At the present time, there are a number of issues about the procedure for implementation of the localization requirement that remain unclear. Kazakhstani laws do not identify the segment of the Internet which falls under the state jurisdiction (e.g. hardware located on the territory of Kazakhstan, hosting a website, etc.). Law enforcement authorities may insist that the localization requirement applies also to owners of Internet resources whose supporting hardware is located on the territory of Kazakhstan.

Based on this, we sent an inquiry to the author of the Informatization Law and to the Committee on Communications, Information and Informatization of the Ministry of Investment and Development of Kazakhstan concerning the procedure for implementation of the localization requirement. In addition to the question about businesses to which the requirement applies, we asked the following questions:

  • Is the localization requirement limited to personal data which has been obtained by a company in the course of activities aimed at collecting such data, and not as a result of accidental (unrequested) receipt of personal data (e.g. through providing services as an information intermediary)?
  • Does the localization requirement apply to data collected before the effective date of the Information Law, if such data is amended thereafter?

Cross-border transfer of personal data

The provisions on cross-border transfer of personal data remain unchanged. It is assumed that personal data stored on the territory of Kazakhstan may be further transferred to databases located outside Kazakhstan and operated by third parties in compliance with regulations on cross-border transfer of personal data (receipt of consent from personal data subjects).

Administrative liability for violations of the personal data localization requirement

The newly adopted regulations do not introduce special responsibility for violation of the requirement of localization of personal data.

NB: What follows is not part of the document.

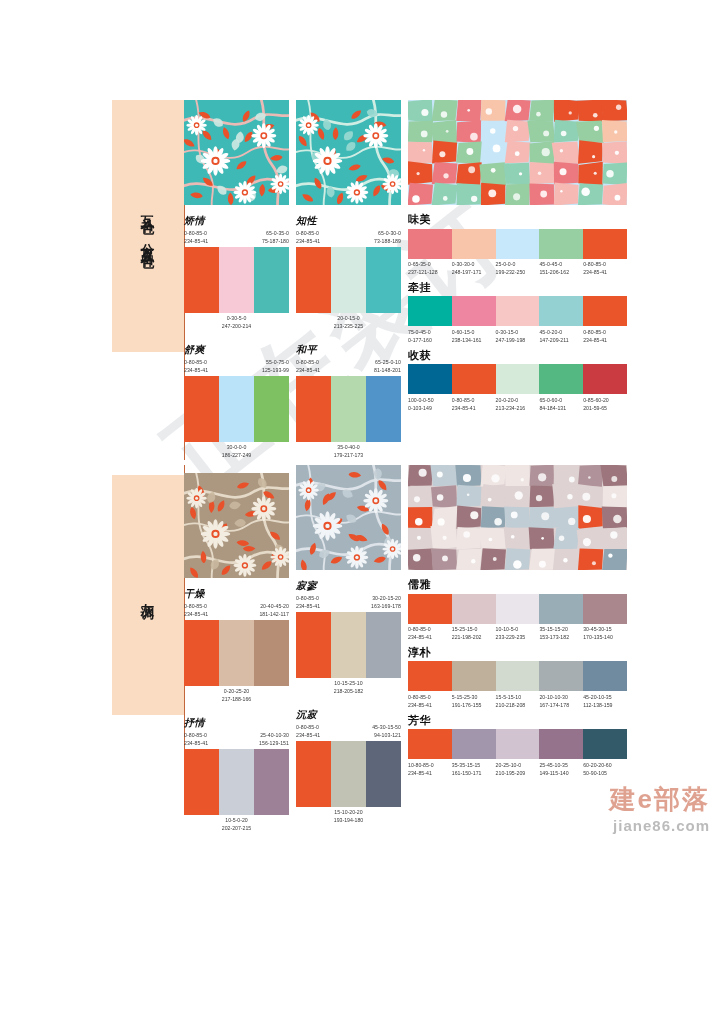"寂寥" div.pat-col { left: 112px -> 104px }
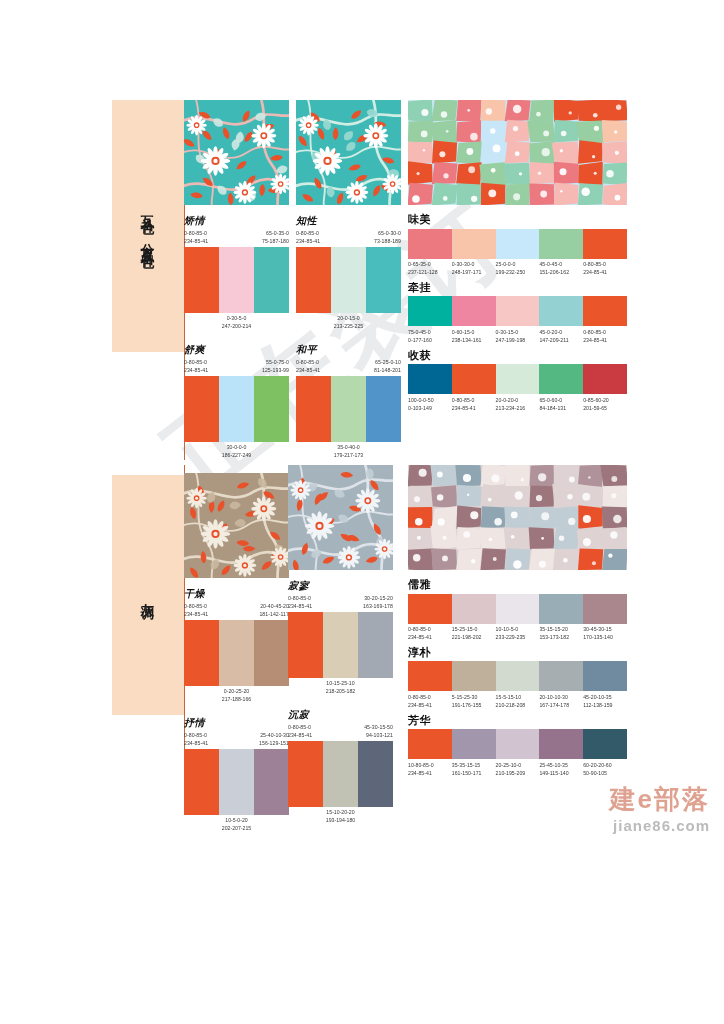"建e部落" div.l1 { html: <div>建e部落</div> -> none }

Entrepreneurs may bear general liability for violation of the terms of personal data processing (processing, includes, inter alia, storage of personal data). The responsibility for this violation is provided for in the form of a fine in the amount of about US $195 - US $650. By a decision of the court, confiscation of subjects of the administrative offense is also possible.

Individuals can be held criminally liable for violating the terms of the storage of personal data in the event of substantial harm to the rights and interests of the personal data owner. Substantial harm may include, for example, the emergence of a difficult situation for the affected person, property damage caused to the personal data owner. Criminal liability is provided for in the form of a fine (up to US $12,900), or correctional labor or restriction of liberty, imprisonment for up to two years.

The localization requirement for personal data storage will come into effect on 1 January 2016.

We will update you accordingly when the reply from the governmental authorities of Kazakhstan is received.

The content of this article is intended to provide a general guide to the subject matter. Specialist advice should be sought about your specific circumstances.